- **Extrait cité**:
******

Christian Lee Hutson

Quitters

Sortie le 1er avril 2022

ANTI- Records

Christian Lee Hutson débute son nouvel album Quitters sur un éclat de rire. Dans cette suite à Beginners, son premier album déjà paru chez ANTI records, Hutson s’éloigne de la thématique du devenir adulte pour se focaliser sur la crainte et la difficulté de vieillir. Le rire qui ouvre Quitters est de ceux qui concluent les films de John Huston, c’est un rire de résignation et de renoncement, un énorme rire pour dire « Californie », cet endroit où les êtres solitaires se rassemblent comme les oiseaux.

 

Tout au long des 13 titres qui composent Quitters, Hutson dresse le portrait de l’endroit d’où il vient. Dans ces chansons qui font penser à des nouvelles, Hutson nous présente des personnages habités par cette lumière dorée et cette géographie malfaisante. C’est un endroit où tout finit par s’envoler et être recouvert par quelque chose de neuf, où même l’océan et les incendies murmurent sans cesse : « Un jour, nous reprendrons tout. » C’est un Los Angeles en constante transition, où l’enfance s’est éteinte, où la maison familiale a disparu et ne pourra plus jamais être visitée. Pourtant, le monde de Hutson est aussi celui des accidents heureux, où les portes sont laissées ouvertes exprès, dans l’espoir que de nouvelles personnes les franchissent. En fin de compte, il reste ces chansons créées par un esprit de l’avenir, écrites pour consoler l’être que nous sommes maintenant.

******

- **Entrées affichées**:
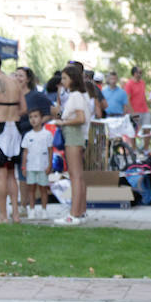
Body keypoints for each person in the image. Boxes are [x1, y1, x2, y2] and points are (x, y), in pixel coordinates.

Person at [0, 52, 27, 223]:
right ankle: (16, 215)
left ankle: (3, 215)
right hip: (15, 128)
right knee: (12, 173)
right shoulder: (14, 82)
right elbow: (24, 108)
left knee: (0, 173)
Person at [53, 64, 92, 225]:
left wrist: (62, 123)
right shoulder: (81, 94)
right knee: (79, 176)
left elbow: (81, 118)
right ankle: (80, 211)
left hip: (73, 135)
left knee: (75, 176)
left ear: (72, 79)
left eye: (64, 78)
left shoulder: (75, 95)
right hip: (78, 136)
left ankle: (73, 214)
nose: (62, 81)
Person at [20, 108, 53, 219]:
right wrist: (24, 166)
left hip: (43, 166)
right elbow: (25, 152)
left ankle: (44, 210)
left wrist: (49, 165)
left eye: (36, 116)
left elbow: (50, 150)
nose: (33, 119)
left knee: (43, 188)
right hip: (31, 167)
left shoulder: (47, 134)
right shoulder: (28, 135)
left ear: (41, 118)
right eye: (31, 117)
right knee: (31, 189)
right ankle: (32, 210)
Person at [125, 66, 151, 150]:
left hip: (145, 110)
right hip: (135, 111)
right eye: (139, 72)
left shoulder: (142, 83)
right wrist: (132, 112)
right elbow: (127, 99)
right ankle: (134, 149)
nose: (140, 74)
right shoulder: (129, 84)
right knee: (134, 131)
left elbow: (143, 96)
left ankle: (146, 150)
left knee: (147, 130)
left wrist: (147, 107)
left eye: (141, 72)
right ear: (134, 73)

******

- **Consigne**: D'après l'extrait sur l'album Quitters, combien de titres compte cet album ?

- **Exercice terminé**: Quitters compte 13 titres.